Text under study:
-------
Robots & LLMs Checker
Analyze a domain's robots.txt and llms.txt — crawling rules, sitemaps and AI indexing.
What is robots.txt?
The robots.txt file is a plain-text file at the root of a domain that gives instructions to web crawlers (Googlebot, Bingbot, etc.) about which pages they are allowed to index. It follows the Robots Exclusion Standard protocol and is the primary way to control crawler access to your site.
Core robots.txt directives
User-agent
Specifies which crawler the rule group applies to. * means "all crawlers". You can have separate groups for each bot (e.g. Googlebot, GPTBot).
Disallow / Allow
Disallow: /admin/ blocks the path from being indexed. Allow: / grants explicit access. An empty Disallow: means "the entire site is allowed". Disallow: / blocks the entire site.
Sitemap
The Sitemap: directive tells crawlers where to find the site's XML sitemap, making page discovery easier.
Crawl-delay
Asks the crawler to wait N seconds between requests. Not supported by Googlebot, but respected by many other crawlers.
-------
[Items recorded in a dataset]
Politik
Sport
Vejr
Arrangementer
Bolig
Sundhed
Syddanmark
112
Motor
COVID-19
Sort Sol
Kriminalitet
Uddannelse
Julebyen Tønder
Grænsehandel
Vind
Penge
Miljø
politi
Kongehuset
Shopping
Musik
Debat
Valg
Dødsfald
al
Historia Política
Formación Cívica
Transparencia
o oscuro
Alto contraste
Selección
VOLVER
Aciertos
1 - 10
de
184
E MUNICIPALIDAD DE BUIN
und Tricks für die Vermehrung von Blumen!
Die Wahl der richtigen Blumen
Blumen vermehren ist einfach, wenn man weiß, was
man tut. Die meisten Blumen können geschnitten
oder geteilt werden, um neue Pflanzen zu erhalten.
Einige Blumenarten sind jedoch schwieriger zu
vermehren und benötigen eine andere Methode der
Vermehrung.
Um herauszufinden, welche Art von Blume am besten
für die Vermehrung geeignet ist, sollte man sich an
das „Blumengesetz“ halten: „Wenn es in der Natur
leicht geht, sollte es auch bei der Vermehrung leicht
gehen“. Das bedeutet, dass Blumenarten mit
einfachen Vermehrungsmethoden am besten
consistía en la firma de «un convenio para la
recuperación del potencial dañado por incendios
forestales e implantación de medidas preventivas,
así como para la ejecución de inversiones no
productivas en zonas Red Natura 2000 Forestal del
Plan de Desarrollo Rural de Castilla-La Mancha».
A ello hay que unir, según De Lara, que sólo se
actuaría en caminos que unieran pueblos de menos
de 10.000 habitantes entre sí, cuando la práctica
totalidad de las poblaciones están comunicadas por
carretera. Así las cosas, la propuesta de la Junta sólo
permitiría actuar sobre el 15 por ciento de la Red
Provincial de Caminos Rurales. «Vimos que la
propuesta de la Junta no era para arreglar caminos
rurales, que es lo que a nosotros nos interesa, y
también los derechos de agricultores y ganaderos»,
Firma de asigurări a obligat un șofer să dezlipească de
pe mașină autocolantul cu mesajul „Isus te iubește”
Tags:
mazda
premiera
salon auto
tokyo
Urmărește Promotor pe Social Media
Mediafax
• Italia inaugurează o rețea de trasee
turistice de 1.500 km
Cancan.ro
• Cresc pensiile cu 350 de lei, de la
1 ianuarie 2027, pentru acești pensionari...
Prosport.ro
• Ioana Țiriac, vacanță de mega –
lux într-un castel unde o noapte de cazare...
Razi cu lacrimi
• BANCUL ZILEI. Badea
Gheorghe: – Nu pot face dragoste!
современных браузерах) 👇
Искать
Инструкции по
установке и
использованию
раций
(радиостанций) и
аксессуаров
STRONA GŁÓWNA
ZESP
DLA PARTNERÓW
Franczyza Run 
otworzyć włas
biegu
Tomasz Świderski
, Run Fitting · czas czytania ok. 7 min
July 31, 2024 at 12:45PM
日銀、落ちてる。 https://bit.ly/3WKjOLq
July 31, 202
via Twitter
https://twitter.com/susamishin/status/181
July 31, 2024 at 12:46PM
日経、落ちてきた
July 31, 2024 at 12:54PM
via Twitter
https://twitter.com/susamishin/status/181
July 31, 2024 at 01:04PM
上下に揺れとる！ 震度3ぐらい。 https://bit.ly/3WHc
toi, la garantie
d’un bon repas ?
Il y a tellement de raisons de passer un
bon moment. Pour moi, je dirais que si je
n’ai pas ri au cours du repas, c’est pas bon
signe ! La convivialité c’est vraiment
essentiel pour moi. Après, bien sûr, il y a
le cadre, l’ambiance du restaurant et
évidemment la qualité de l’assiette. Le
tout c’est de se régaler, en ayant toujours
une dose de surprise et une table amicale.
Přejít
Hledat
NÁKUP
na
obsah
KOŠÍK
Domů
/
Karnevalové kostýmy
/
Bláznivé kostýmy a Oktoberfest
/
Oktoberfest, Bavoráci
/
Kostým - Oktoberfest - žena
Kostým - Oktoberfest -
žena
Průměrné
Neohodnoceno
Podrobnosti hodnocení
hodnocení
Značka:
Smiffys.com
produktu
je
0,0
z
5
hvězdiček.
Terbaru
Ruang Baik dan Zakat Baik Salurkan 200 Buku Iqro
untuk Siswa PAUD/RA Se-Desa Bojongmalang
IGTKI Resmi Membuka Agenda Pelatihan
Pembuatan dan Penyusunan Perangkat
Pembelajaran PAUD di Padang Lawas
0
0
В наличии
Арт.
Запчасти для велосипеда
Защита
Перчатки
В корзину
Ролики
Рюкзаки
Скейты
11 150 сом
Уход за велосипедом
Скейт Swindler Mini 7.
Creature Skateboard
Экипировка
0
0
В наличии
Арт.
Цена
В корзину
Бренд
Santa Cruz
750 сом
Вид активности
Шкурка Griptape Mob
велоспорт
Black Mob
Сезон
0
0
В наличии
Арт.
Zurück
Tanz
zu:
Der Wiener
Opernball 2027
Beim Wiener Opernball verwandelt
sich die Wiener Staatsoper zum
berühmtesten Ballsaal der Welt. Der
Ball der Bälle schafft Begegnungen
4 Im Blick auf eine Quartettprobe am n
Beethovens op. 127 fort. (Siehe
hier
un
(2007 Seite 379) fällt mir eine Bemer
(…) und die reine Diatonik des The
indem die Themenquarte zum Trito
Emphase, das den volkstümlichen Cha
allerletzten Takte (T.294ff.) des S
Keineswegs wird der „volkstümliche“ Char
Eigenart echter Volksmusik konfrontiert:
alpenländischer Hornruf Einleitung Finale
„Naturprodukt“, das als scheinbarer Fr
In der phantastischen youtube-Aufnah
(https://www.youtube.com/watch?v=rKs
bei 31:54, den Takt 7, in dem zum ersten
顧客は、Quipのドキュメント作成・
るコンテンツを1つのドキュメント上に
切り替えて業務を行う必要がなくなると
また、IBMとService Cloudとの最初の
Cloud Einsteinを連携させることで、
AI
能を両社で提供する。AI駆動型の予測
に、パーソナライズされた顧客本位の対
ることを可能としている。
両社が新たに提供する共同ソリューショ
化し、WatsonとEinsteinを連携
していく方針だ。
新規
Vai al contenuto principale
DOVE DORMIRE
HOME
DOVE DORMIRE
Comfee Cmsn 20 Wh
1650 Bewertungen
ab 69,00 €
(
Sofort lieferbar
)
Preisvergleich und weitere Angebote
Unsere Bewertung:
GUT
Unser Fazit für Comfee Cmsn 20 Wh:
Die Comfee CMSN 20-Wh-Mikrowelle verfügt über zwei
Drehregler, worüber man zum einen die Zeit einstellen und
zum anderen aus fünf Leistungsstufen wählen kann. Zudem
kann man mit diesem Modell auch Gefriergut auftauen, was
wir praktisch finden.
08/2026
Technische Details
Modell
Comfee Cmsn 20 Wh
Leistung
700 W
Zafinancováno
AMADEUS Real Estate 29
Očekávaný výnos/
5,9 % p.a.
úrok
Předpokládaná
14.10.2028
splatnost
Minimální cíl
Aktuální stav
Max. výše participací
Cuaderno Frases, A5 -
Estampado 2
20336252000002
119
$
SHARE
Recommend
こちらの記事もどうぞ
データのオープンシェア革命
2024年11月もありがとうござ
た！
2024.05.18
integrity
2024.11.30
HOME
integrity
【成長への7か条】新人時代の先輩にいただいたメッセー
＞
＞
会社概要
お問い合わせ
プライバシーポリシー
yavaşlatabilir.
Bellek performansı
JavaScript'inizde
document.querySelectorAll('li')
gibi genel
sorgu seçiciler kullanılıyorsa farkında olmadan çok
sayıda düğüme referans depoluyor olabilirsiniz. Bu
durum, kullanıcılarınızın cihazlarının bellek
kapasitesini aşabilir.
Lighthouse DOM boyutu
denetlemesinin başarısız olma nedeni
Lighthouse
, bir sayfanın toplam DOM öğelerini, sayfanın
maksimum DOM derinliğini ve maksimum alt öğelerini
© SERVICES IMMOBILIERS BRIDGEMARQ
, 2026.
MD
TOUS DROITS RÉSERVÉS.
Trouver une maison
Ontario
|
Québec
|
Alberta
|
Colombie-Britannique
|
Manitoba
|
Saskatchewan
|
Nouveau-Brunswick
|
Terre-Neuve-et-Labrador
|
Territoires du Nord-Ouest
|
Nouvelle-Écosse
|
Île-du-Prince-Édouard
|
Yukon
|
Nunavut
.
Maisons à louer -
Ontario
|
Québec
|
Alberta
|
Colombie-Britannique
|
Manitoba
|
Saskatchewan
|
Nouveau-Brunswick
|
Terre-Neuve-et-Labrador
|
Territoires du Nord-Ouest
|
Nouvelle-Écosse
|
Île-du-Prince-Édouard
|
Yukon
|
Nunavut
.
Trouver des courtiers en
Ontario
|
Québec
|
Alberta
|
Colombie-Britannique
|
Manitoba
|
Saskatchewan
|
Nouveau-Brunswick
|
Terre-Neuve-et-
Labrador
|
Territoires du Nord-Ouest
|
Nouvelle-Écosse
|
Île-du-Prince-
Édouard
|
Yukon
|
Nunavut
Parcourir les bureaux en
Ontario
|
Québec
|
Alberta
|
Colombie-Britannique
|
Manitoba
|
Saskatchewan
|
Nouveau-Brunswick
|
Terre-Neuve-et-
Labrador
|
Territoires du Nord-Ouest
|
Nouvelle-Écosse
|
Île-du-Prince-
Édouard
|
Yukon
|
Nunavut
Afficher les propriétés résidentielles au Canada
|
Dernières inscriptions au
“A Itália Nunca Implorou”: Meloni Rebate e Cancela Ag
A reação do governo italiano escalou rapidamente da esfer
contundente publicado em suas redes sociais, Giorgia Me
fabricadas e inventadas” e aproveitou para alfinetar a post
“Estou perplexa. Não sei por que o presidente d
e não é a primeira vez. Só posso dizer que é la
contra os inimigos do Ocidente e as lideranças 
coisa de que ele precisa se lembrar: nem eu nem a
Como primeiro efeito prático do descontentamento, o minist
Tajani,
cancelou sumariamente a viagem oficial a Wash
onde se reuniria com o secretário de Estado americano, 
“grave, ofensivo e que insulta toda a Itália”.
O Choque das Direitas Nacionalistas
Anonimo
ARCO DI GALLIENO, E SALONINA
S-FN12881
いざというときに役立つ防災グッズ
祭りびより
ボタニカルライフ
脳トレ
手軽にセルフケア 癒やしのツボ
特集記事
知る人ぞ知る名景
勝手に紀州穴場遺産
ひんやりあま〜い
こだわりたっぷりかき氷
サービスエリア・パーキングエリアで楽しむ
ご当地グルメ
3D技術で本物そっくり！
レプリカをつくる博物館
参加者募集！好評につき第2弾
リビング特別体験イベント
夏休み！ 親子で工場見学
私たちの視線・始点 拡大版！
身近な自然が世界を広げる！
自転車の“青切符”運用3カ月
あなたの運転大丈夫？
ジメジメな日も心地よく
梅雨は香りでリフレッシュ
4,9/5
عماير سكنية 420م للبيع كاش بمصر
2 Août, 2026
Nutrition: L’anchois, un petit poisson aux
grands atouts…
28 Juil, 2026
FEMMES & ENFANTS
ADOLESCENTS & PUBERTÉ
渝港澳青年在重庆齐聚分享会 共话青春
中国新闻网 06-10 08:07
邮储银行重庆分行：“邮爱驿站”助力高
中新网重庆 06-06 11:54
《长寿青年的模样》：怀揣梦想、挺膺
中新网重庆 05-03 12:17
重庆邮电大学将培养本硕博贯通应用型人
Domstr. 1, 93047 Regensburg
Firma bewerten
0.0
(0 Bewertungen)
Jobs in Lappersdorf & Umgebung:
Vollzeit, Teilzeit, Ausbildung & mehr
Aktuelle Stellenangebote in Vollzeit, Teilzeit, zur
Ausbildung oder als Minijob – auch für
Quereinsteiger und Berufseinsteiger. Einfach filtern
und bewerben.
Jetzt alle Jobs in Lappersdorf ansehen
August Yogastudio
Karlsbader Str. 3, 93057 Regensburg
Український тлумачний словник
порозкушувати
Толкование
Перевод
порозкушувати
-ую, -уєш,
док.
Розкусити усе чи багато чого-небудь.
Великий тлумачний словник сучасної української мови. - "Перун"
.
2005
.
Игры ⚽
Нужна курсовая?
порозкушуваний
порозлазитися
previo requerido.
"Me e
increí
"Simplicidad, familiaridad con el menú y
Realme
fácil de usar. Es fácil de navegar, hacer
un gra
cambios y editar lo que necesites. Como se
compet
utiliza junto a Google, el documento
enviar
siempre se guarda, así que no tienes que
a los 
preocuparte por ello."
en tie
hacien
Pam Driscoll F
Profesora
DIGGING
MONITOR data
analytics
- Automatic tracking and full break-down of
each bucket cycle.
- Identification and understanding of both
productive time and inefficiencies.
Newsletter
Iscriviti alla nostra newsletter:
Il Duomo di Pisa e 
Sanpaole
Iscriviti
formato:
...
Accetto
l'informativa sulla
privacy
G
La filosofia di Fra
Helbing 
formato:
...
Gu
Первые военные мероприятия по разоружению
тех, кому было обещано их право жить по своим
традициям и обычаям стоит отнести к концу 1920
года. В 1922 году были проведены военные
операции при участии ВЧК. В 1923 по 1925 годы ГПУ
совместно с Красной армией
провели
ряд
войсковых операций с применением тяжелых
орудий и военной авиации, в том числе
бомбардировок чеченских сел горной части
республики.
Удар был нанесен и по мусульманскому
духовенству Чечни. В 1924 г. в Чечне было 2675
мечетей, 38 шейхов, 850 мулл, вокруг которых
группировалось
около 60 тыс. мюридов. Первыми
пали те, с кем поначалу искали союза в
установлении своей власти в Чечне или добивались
-------
Exercise instructions: Revise the passage of the robots.txt text from "What is robots.txt?" to "the entire site.", putting "search engine bots" in place of "web crawlers". The rows are separate material and have no connection to the text.

Result of the exercise:
What is robots.txt?
The robots.txt file is a plain-text file at the root of a domain that gives instructions to search engine bots (Googlebot, Bingbot, etc.) about which pages they are allowed to index. It follows the Robots Exclusion Standard protocol and is the primary way to control crawler access to your site.
Core robots.txt directives
User-agent
Specifies which crawler the rule group applies to. * means "all crawlers". You can have separate groups for each bot (e.g. Googlebot, GPTBot).
Disallow / Allow
Disallow: /admin/ blocks the path from being indexed. Allow: / grants explicit access. An empty Disallow: means "the entire site is allowed". Disallow: / blocks the entire site.